What is needed:
Rewrite the records from their first line through the line containing "Count the number of slices in the pie.", replacing "series" with "data set" and leaving everything else unchanged.

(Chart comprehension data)

——————

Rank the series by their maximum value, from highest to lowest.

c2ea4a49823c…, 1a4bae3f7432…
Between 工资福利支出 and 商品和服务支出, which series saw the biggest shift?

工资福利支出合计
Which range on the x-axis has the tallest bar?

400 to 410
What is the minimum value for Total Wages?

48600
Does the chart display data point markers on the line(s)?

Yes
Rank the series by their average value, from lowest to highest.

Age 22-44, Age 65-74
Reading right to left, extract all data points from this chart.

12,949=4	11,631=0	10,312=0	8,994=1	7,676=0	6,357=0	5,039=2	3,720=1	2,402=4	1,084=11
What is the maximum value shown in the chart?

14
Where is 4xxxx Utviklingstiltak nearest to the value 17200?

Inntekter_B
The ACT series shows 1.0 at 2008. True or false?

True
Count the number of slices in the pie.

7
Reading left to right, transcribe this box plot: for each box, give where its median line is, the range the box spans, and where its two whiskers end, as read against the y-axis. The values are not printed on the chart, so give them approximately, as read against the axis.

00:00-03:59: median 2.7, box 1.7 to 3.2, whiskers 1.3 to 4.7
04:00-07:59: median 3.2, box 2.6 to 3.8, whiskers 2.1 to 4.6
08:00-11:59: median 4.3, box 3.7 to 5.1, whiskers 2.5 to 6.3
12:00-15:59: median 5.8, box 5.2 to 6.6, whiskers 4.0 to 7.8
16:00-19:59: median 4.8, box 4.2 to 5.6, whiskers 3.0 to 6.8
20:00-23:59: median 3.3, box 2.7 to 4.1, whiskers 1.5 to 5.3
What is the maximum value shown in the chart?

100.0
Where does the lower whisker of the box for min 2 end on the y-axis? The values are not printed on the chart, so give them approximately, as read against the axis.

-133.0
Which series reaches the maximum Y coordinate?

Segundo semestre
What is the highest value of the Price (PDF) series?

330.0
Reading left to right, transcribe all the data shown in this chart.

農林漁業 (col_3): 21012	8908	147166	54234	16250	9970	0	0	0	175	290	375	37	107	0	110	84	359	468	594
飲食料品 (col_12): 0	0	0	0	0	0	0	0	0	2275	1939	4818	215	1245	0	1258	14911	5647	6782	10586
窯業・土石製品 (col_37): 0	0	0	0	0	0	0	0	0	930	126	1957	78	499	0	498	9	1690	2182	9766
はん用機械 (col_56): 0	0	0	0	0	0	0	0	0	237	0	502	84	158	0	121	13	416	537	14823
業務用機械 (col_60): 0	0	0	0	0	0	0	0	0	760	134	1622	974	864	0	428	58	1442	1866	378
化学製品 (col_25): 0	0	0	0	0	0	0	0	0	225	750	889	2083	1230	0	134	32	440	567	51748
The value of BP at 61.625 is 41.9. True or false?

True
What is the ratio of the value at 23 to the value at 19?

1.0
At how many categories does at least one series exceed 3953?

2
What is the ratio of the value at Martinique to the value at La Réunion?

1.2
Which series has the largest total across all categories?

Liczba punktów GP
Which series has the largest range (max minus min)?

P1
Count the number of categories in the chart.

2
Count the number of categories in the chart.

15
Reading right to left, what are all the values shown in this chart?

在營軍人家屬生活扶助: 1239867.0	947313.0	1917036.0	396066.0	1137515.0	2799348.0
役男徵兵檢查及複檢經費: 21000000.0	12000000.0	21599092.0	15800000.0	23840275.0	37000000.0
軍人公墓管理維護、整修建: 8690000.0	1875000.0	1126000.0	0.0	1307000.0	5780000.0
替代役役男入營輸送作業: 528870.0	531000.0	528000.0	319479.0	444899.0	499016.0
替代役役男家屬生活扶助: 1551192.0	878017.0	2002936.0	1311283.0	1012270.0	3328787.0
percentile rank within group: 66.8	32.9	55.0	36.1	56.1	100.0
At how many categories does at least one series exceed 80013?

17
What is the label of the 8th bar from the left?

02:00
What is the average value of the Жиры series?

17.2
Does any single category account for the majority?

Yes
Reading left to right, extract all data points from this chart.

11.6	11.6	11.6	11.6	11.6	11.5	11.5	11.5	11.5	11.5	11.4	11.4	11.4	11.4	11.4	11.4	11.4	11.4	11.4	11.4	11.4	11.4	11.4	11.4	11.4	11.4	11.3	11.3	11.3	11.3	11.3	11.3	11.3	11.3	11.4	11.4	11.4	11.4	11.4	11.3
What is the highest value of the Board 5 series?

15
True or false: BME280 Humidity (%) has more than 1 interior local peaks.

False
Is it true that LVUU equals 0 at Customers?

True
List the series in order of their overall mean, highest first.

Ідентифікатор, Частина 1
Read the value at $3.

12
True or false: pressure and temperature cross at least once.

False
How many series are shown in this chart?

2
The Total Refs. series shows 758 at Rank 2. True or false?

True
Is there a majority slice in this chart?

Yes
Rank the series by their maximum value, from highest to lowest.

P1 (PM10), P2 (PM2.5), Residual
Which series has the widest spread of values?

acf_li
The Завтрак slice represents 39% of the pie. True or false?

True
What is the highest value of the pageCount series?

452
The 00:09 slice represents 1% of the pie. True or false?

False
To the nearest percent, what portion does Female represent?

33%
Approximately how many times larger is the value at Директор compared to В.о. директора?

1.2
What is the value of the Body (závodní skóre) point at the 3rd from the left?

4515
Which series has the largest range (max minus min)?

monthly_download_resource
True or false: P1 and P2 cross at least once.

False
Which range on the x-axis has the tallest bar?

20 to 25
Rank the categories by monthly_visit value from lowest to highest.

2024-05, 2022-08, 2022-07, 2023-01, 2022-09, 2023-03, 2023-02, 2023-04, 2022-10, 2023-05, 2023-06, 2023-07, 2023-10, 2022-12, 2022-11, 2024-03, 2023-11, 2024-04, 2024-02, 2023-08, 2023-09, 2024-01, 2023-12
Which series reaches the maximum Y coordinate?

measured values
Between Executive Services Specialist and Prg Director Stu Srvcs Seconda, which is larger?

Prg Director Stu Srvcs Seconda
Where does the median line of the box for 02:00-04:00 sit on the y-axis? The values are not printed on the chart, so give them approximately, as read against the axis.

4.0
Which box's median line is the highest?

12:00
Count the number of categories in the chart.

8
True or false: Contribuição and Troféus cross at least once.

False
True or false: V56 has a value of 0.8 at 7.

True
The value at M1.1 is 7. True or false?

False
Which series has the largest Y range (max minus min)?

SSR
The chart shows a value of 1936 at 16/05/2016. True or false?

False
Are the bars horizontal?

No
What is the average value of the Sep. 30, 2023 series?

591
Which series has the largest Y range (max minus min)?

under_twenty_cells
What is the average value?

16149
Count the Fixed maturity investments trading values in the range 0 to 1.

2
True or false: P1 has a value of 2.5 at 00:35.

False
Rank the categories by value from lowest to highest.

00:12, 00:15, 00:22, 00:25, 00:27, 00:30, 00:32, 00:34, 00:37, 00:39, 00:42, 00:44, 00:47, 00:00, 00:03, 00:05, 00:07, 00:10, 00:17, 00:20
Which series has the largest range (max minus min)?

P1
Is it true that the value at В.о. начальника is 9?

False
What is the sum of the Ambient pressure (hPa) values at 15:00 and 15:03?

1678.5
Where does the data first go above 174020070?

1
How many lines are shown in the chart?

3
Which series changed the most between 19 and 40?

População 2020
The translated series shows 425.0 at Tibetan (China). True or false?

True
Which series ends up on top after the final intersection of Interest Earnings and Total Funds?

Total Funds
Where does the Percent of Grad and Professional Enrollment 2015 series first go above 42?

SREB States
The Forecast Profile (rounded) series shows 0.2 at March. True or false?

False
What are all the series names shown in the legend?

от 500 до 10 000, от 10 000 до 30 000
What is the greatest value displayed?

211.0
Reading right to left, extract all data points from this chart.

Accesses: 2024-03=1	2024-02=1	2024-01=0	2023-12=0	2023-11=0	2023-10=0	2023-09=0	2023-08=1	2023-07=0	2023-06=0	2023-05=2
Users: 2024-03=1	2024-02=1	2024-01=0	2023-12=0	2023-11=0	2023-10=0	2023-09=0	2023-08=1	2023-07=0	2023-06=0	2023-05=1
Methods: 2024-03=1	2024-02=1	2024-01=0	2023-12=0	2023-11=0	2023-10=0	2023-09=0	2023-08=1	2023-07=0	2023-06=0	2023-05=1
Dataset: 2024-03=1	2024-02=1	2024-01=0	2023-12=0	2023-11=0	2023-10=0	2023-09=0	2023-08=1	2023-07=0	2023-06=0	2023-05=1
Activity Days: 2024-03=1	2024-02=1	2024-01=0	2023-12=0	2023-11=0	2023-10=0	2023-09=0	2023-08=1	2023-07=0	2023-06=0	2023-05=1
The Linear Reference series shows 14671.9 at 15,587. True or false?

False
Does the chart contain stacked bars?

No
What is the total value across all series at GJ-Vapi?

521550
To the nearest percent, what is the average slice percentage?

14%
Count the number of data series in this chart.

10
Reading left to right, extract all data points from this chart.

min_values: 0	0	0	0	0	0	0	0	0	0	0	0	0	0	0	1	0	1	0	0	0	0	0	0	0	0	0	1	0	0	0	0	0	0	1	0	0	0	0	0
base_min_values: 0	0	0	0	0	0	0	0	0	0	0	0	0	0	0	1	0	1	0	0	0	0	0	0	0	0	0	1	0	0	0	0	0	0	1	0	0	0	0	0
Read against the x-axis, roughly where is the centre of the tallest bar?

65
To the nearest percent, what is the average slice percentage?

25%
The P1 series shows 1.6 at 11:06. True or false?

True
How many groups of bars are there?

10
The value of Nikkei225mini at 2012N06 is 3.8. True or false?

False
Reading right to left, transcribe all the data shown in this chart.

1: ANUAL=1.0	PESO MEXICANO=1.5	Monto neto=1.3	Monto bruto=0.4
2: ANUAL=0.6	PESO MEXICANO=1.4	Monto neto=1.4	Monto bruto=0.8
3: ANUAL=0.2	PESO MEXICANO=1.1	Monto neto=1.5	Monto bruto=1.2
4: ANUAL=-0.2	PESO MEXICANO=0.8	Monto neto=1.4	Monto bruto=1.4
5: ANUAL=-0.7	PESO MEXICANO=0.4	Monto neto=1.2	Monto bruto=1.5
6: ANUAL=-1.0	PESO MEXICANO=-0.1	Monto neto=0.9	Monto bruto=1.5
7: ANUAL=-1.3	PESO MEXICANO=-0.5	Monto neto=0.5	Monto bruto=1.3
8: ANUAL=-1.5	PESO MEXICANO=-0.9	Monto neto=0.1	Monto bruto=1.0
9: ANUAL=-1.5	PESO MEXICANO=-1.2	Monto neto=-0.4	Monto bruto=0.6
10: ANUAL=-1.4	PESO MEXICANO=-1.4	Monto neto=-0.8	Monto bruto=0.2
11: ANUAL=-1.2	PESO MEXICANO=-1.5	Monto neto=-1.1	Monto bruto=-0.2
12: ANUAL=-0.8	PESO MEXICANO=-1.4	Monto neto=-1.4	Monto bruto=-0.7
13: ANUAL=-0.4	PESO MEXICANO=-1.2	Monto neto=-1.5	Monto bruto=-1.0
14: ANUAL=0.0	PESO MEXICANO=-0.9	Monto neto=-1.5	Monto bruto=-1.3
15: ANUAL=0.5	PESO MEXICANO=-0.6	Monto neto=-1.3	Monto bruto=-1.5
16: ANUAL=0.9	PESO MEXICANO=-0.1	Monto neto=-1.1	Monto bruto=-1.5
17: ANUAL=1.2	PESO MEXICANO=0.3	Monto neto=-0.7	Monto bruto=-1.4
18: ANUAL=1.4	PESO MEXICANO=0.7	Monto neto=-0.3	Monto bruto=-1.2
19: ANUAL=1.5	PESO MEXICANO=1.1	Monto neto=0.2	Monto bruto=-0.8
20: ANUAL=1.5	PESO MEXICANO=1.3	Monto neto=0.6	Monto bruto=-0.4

——————

Completed task:
Rank the data set by their maximum value, from highest to lowest.

c2ea4a49823c…, 1a4bae3f7432…
Between 工资福利支出 and 商品和服务支出, which data set saw the biggest shift?

工资福利支出合计
Which range on the x-axis has the tallest bar?

400 to 410
What is the minimum value for Total Wages?

48600
Does the chart display data point markers on the line(s)?

Yes
Rank the data set by their average value, from lowest to highest.

Age 22-44, Age 65-74
Reading right to left, extract all data points from this chart.

12,949=4	11,631=0	10,312=0	8,994=1	7,676=0	6,357=0	5,039=2	3,720=1	2,402=4	1,084=11
What is the maximum value shown in the chart?

14
Where is 4xxxx Utviklingstiltak nearest to the value 17200?

Inntekter_B
The ACT data set shows 1.0 at 2008. True or false?

True
Count the number of slices in the pie.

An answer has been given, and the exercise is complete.